• Required action:
Can you turn the lines of every record below into a numbered list, leaving out any blank lines?

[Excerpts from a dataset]
-*-
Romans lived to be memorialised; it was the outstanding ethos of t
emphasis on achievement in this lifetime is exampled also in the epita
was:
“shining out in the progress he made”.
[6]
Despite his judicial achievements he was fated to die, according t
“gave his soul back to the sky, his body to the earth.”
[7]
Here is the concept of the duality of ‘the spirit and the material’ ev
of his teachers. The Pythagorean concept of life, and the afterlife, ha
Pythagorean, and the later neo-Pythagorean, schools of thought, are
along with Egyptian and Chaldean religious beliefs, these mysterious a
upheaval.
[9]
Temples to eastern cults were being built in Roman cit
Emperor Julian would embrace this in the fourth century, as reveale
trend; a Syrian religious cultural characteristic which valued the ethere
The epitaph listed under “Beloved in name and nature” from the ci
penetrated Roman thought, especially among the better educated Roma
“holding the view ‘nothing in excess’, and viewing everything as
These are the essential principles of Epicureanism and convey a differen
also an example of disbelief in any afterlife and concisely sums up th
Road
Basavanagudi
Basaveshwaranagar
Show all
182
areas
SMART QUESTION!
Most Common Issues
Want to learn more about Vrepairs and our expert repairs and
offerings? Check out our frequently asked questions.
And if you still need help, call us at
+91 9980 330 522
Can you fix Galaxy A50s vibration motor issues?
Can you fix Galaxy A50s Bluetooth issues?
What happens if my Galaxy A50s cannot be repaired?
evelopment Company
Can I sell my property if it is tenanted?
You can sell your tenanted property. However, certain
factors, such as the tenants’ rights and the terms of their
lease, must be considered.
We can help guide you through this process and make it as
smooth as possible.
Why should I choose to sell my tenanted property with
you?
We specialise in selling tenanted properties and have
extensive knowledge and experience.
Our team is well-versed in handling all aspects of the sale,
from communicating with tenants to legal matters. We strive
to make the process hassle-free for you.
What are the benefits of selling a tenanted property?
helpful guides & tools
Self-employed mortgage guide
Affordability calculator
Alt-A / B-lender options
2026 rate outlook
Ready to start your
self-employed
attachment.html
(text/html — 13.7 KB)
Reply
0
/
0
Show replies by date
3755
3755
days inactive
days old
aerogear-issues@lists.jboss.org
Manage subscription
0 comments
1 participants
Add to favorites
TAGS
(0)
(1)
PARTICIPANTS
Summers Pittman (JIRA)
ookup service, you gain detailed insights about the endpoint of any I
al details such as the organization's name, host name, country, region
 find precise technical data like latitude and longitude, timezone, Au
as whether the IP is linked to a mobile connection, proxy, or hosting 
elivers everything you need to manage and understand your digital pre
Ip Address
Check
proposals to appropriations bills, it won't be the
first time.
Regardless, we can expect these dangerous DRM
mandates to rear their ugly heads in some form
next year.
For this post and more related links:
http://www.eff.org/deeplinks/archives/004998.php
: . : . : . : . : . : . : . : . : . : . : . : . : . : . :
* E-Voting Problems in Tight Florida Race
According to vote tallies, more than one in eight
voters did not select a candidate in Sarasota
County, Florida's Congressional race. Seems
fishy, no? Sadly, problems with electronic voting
-*-
• Exercise response:
1. Romans lived to be memorialised; it was the outstanding ethos of t
2. emphasis on achievement in this lifetime is exampled also in the epita
3. was:
4. “shining out in the progress he made”.
5. [6]
6. Despite his judicial achievements he was fated to die, according t
7. “gave his soul back to the sky, his body to the earth.”
8. [7]
9. Here is the concept of the duality of ‘the spirit and the material’ ev
10. of his teachers. The Pythagorean concept of life, and the afterlife, ha
11. Pythagorean, and the later neo-Pythagorean, schools of thought, are
12. along with Egyptian and Chaldean religious beliefs, these mysterious a
13. upheaval.
14. [9]
15. Temples to eastern cults were being built in Roman cit
16. Emperor Julian would embrace this in the fourth century, as reveale
17. trend; a Syrian religious cultural characteristic which valued the ethere
18. The epitaph listed under “Beloved in name and nature” from the ci
19. penetrated Roman thought, especially among the better educated Roma
20. “holding the view ‘nothing in excess’, and viewing everything as
21. These are the essential principles of Epicureanism and convey a differen
22. also an example of disbelief in any afterlife and concisely sums up th
23. Road
24. Basavanagudi
25. Basaveshwaranagar
26. Show all
27. 182
28. areas
29. SMART QUESTION!
30. Most Common Issues
31. Want to learn more about Vrepairs and our expert repairs and
32. offerings? Check out our frequently asked questions.
33. And if you still need help, call us at
34. +91 9980 330 522
35. Can you fix Galaxy A50s vibration motor issues?
36. Can you fix Galaxy A50s Bluetooth issues?
37. What happens if my Galaxy A50s cannot be repaired?
38. evelopment Company
39. Can I sell my property if it is tenanted?
40. You can sell your tenanted property. However, certain
41. factors, such as the tenants’ rights and the terms of their
42. lease, must be considered.
43. We can help guide you through this process and make it as
44. smooth as possible.
45. Why should I choose to sell my tenanted property with
46. you?
47. We specialise in selling tenanted properties and have
48. extensive knowledge and experience.
49. Our team is well-versed in handling all aspects of the sale,
50. from communicating with tenants to legal matters. We strive
51. to make the process hassle-free for you.
52. What are the benefits of selling a tenanted property?
53. helpful guides & tools
54. Self-employed mortgage guide
55. Affordability calculator
56. Alt-A / B-lender options
57. 2026 rate outlook
58. Ready to start your
59. self-employed
60. attachment.html
61. (text/html — 13.7 KB)
62. Reply
63. 0
64. /
65. 0
66. Show replies by date
67. 3755
68. 3755
69. days inactive
70. days old
71. aerogear-issues@lists.jboss.org
72. Manage subscription
73. 0 comments
74. 1 participants
75. Add to favorites
76. TAGS
77. (0)
78. (1)
79. PARTICIPANTS
80. Summers Pittman (JIRA)
81. ookup service, you gain detailed insights about the endpoint of any I
82. al details such as the organization's name, host name, country, region
83.  find precise technical data like latitude and longitude, timezone, Au
84. as whether the IP is linked to a mobile connection, proxy, or hosting 
85. elivers everything you need to manage and understand your digital pre
86. Ip Address
87. Check
88. proposals to appropriations bills, it won't be the
89. first time.
90. Regardless, we can expect these dangerous DRM
91. mandates to rear their ugly heads in some form
92. next year.
93. For this post and more related links:
94. http://www.eff.org/deeplinks/archives/004998.php
95. : . : . : . : . : . : . : . : . : . : . : . : . : . : . :
96. * E-Voting Problems in Tight Florida Race
97. According to vote tallies, more than one in eight
98. voters did not select a candidate in Sarasota
99. County, Florida's Congressional race. Seems
100. fishy, no? Sadly, problems with electronic voting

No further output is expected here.